Neural Surface reconstruction based on Instant-NGP. Efficient and customizable boilerplate for your research projects. Train NeuS in 10min!

MIT License

857 stars 84 forks source link

Run on windows #4

Closed xiaohulihutu closed 2 years ago

xiaohulihutu commented 2 years ago

Hi there, thank you for sharing, good work.

I want to run the code on windows and it says NCCL error. So i changed the backend from NCCL to GLOO, and an invalid scalar type error pop up.

Do you have any idea why? What is your environment running the code? Mine is python3.10 Cudatoolkit11.3 with torch 1.12.1+cu113

Appreciate!

bennyguo commented 2 years ago

Hi, thanks for your interest!

I tested the code on Ubuntu20.04 with NCCL backend. Windows does not support the NCCL backend so you have to use gloo. However it does not seem like a Windows-related problem since I got the same error when I run with gloo on Ubuntu 😂

Before I figure this out, a temporary solution would be to use DP instead of DDP which does not require a communication backend. To do this you have to change the parameter of trainer in launch.py from strategy='ddp_find_unused_parameters_false' to strategy='dp' and modify codes related to aggregating multi-gpu outputs in systems/*.py, namely the validation_epoch_end and test_epoch_end function. I'll open a new branch for this DP support very soon and I'll let you know when I figure out this gloo error.
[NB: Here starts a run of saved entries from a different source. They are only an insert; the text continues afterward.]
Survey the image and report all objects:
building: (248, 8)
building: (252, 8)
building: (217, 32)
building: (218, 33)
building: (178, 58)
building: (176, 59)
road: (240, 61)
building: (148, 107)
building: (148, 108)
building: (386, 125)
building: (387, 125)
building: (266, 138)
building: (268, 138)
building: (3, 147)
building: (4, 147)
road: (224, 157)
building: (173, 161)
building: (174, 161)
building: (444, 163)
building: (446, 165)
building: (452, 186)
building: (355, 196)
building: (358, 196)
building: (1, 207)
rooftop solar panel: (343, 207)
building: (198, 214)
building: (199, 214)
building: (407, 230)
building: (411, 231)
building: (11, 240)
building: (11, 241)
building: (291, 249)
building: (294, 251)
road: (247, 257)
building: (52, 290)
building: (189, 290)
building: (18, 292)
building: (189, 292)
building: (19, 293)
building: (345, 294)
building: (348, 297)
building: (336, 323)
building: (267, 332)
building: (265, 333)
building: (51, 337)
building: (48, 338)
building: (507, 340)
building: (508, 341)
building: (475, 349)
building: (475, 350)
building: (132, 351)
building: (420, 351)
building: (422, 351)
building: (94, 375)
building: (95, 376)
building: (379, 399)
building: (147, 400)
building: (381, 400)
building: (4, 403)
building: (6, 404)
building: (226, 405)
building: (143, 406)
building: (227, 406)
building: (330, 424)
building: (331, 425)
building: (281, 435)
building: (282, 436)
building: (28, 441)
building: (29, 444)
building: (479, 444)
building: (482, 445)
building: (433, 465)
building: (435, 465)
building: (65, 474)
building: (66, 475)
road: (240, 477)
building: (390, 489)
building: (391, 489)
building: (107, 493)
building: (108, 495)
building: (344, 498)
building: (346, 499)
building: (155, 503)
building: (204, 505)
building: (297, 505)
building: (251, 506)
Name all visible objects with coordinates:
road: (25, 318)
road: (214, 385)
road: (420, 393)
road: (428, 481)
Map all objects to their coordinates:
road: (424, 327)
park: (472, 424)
bennyguo commented 2 years ago

Windows single-GPU training is now supported in my latest commit. Please have a try using the same training command in README.

It is possible to support multi-GPU training on windows using DP, but it requires more code changes:

implement validation_step_end and test_step_end to aggregate results from all GPUs
possible modification in validation_epoch_end and test_epoch_end as the return value structure coule be different

see https://pytorch-lightning.readthedocs.io/en/latest/accelerators/gpu_intermediate.html#dp-caveats for more details.

The Invalid scalar type error encountered when using gloo backend is related to the bool type parameters used in nerfacc. I'll try to fix this issue when I have time.

xiaohulihutu commented 2 years ago

Thank you very much, that was quick.